I ran into an interesting problem recently. Looking to do some analysis of the log for a Rails app I maintain, I fetched a copy from the server. Since I don’t have a log rotator running for this app, the log is roughly 340 megabytes or in other words, a ton of text! I wanted to explore this data quite a bit using grep and the like to see what the most accessed routes are, how fast are the request completion times, etc. The log contains data from October 2013 to the present and since the log is appended to, the most recent data is at the end which left me with a problem. How do I find the most recent matches for a grep search?
Since this is a very large file, I didn’t want to use tail and pipe that to grep (it turns out on my macbook pro that even 340 MBs of text only takes a few seconds to go through so it wasn’t actually a big deal). While looking for a solution and talking to a friend of mine about the problem I wondered, is there a way to pipe data between unix tools and have them only process the data required? As it turns out that there is! The tool we need is called Process Substitution. Process substitution allows us to easily pass data from one command to another command that expects a file as input. Here is a basic example. Say we are trying to find a process by name using:
$ ps aux | grep 'ruby'
We can get the same result using process substitution by changing that to:
$ grep 'ruby' <(ps aux)
Now there are several things to explain about this.
- The “<” should look familiar if you’ve used I/O redirection in the terminal before. It tells the shell to connect the stdin of grep to the stdout of the command run in parentheses.
- One of the features of using process substitution is parallelism. In this example, the ps command is actually run in a child process. This allows for better performance assuming we have multiple cpus or cpu cores.
- This wiring is accomplished by the shell substituting “<(ps aux)” with a file descriptor of a unix pipe whose input is given to the ps command running in the child process.
How does this allow us to make a solution for the original problem? Well as a reminder, my original problem was I wanted to be able to do was find the most recent matches to some regex pattern without needing to process the entire log file. I can find the 20 most recent starting request lines with 5 lines of context from the Rails log by running:
$ tail -r <(grep --max-count 20 --before-context 5 'Started' <(tail -r production.log))

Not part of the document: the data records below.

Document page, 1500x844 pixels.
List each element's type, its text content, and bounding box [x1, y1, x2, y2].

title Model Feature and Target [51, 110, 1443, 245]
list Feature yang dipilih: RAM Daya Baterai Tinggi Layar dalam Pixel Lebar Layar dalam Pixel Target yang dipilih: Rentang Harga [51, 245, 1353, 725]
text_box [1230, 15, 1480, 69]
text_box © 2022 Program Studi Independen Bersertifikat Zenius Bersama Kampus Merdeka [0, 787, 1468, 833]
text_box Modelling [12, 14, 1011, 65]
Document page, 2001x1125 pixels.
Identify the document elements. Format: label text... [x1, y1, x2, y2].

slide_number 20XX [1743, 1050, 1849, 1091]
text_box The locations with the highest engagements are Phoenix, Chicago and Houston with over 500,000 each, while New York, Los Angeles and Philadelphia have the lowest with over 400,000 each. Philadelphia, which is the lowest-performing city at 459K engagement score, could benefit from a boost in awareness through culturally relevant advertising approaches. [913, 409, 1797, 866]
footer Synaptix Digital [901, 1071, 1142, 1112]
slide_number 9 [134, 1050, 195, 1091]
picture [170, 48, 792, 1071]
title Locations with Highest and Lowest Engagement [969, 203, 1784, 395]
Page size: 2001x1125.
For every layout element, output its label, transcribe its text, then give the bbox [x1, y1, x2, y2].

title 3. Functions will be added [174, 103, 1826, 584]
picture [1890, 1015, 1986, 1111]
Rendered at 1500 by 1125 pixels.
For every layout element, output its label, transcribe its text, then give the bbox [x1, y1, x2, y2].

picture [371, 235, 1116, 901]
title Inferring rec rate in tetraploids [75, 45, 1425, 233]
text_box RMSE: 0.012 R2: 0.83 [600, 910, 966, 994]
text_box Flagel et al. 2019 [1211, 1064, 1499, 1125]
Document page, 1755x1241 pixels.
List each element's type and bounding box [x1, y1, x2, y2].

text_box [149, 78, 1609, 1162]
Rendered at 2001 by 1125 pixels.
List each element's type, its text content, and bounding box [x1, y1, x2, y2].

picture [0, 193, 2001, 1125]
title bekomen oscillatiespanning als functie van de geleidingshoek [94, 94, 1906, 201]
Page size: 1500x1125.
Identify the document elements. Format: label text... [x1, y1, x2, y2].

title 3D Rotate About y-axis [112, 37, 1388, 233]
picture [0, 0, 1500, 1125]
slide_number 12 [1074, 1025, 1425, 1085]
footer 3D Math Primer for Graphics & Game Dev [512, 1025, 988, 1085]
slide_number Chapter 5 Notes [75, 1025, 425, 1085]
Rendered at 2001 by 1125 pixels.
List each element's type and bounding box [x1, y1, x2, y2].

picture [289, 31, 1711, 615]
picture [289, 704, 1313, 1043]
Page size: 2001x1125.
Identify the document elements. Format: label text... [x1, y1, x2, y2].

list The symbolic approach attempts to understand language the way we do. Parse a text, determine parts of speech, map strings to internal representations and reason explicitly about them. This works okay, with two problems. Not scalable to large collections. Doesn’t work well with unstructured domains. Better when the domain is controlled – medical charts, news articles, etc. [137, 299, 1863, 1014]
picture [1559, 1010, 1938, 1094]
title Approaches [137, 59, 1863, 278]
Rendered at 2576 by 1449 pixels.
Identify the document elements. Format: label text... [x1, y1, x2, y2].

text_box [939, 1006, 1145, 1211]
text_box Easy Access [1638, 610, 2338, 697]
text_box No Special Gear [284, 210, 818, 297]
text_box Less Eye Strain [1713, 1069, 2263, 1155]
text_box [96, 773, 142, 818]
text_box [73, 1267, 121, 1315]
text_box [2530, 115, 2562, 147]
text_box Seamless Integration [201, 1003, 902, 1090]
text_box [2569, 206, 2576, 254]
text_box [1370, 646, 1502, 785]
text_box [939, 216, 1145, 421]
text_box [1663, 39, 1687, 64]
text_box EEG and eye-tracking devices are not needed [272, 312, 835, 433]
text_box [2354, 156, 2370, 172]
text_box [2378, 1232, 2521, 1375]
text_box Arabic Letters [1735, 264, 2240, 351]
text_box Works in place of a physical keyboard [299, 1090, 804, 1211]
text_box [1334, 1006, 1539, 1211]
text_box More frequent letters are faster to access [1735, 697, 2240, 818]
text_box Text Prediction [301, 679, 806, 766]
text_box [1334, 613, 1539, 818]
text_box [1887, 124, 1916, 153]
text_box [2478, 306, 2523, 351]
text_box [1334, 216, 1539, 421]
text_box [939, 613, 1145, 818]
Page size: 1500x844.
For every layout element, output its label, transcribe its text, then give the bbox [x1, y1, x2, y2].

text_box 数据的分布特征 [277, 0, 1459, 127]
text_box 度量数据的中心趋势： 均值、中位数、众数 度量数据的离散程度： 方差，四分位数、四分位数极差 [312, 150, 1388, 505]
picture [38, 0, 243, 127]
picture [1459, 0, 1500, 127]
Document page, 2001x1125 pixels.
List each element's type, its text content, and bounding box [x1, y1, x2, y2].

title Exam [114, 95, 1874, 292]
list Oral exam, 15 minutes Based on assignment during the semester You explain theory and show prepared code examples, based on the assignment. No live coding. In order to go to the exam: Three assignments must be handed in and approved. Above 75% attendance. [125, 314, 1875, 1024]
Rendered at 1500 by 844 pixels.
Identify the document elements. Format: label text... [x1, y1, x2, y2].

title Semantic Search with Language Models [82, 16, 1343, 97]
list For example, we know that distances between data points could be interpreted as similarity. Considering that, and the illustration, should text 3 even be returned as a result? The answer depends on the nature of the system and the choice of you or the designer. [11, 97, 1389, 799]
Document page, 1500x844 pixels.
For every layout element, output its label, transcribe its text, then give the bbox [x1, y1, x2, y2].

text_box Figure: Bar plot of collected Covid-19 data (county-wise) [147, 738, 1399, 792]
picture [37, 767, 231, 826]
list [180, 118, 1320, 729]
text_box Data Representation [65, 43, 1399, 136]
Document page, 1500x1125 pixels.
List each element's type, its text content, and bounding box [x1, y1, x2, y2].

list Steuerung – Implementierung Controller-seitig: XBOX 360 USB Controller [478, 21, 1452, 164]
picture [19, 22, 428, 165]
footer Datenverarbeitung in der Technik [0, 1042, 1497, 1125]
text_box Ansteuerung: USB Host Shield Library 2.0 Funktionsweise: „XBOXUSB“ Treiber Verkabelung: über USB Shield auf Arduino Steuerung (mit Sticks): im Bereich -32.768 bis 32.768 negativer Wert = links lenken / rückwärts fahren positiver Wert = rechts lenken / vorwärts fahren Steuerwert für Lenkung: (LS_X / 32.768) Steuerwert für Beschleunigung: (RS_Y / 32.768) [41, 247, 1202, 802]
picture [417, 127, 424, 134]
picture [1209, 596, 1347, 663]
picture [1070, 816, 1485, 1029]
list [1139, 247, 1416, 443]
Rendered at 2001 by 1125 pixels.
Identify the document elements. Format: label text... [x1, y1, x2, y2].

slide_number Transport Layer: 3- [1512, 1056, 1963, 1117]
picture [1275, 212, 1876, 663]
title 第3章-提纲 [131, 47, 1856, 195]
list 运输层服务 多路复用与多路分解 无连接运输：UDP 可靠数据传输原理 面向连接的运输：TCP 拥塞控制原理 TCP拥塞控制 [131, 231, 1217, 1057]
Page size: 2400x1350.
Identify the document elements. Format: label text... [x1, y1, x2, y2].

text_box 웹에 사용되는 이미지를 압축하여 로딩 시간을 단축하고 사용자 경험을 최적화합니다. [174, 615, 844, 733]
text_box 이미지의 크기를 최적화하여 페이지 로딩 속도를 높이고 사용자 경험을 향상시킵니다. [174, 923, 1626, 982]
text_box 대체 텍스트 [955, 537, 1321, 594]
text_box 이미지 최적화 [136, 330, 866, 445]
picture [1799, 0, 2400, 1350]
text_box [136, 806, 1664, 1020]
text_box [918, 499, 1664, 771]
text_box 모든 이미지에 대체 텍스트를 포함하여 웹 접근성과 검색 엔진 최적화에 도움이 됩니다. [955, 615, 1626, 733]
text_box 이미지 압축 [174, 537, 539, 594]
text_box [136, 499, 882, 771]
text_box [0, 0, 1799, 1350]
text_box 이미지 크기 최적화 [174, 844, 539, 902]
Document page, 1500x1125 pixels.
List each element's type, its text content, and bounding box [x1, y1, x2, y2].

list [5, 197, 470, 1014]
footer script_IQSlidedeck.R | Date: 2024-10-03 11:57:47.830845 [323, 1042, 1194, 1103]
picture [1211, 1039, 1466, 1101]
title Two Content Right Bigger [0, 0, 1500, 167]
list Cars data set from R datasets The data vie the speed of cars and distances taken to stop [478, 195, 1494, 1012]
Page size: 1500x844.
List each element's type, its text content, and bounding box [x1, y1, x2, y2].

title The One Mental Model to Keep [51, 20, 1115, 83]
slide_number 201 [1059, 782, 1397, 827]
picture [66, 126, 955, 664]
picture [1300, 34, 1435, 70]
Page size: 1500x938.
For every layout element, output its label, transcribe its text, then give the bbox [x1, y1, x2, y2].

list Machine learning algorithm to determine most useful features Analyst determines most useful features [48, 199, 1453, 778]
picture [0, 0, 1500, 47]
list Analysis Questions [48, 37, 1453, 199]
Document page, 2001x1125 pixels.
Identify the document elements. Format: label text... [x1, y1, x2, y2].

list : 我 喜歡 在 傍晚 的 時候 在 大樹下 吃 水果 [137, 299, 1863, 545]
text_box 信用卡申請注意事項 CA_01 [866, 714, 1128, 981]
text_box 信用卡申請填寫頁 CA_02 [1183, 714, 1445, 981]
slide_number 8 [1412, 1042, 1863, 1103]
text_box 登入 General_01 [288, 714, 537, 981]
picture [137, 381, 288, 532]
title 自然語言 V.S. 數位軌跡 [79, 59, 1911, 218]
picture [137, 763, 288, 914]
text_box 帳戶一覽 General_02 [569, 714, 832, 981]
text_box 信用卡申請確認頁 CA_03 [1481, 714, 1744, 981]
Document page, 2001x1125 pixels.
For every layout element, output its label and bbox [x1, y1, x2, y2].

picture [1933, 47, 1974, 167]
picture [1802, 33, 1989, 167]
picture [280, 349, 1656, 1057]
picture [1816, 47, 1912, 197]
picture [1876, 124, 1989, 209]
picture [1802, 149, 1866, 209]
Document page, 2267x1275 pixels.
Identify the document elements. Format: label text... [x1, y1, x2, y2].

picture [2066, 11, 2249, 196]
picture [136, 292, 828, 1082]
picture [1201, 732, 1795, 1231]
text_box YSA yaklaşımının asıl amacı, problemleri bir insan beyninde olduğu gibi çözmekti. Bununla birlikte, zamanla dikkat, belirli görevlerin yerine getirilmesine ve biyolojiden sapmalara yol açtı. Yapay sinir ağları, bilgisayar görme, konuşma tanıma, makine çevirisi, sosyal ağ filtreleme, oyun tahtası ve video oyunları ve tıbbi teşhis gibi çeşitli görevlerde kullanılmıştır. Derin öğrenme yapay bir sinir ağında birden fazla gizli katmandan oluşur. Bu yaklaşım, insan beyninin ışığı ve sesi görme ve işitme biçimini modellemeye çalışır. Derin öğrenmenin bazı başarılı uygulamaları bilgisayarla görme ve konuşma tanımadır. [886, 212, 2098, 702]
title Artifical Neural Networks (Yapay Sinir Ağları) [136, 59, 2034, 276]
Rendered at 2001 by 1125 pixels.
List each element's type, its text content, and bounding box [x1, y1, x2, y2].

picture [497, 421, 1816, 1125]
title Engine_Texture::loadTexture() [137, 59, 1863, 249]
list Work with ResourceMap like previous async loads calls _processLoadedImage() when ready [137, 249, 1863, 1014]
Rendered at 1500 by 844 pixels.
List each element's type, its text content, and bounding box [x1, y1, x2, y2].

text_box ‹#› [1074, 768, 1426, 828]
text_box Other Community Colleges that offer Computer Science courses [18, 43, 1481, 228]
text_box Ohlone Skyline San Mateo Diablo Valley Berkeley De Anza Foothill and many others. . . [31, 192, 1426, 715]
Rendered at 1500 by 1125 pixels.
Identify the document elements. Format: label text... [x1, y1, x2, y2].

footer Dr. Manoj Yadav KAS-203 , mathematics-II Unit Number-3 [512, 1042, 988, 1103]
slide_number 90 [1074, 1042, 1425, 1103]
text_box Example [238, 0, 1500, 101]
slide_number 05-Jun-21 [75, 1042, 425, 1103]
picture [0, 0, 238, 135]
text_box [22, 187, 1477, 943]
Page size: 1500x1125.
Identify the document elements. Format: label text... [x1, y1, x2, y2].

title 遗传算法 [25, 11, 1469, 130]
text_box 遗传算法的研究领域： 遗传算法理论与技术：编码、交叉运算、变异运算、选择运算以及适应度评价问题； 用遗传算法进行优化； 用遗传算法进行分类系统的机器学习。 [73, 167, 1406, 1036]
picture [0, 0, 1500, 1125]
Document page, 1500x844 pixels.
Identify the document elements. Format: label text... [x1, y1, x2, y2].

Starting from the inside and working out, first we start tail reading the production.log file. The “-r” switch tells it to display the input in reverse order by line. This is what let’s us read from the file backwards. Next, we have that piped into grep’s stdin. We tell grep to stop after 20 matches and to give us 5 lines of context from before the match (for reference the first text of a line in a Rails log that starts a new request is ‘Started’). Why 5 lines before the match instead of after? Because the input to grep is in reverse order of course! So that gives us the 5 lines that appear below the match in the production.log. Lastly, this output is passed into another instance of tail that is told to output the reverse which gives us the result we want, the last 20 new requests from the production log.
Astute readers will have noticed by now that there is a easier way to do write the same command:
$ tail -r production.log | grep --max-count 20 --before-context 5 'Started' | tail -r
Not only does the above give us the exact same output as using process substitution but the shell also spawns each of those commands in child processes allowing them to run in parallel too. That doesn’t mean that process substitution is useless, however. The Wikipedia page on process substitution has an example I wish I knew about when I needed it a few days ago. Diff is a tool that requires its input be files which prevents us from connecting pipes like with the log example. This is where process substitution comes in. My problem was that I wanted to diff the files in two directories to see what was different. Since I didn’t know about process substitution I resorted to writing the file list to files and then comparing those. The alternative I now know about would be to run this instead:
$ diff <(find dir_a -type f | cut -f 2- -d '/') <(find dir_b -type f | cut -f 2- -d '/')
If you’re not familiar with find, “-type f” tells it to look for only files. Find returns the full path of the file relative to the current working directory so the pipe into cut is there to remove the name of the directory we’re looking in from each side.
The unix shell and the standard unix tools are a major part of what makes me love to use OS X or a Linux distro. There are so many common problems that are really easy to solve with a little knowledge and a few commands such as the comparison of two directories above.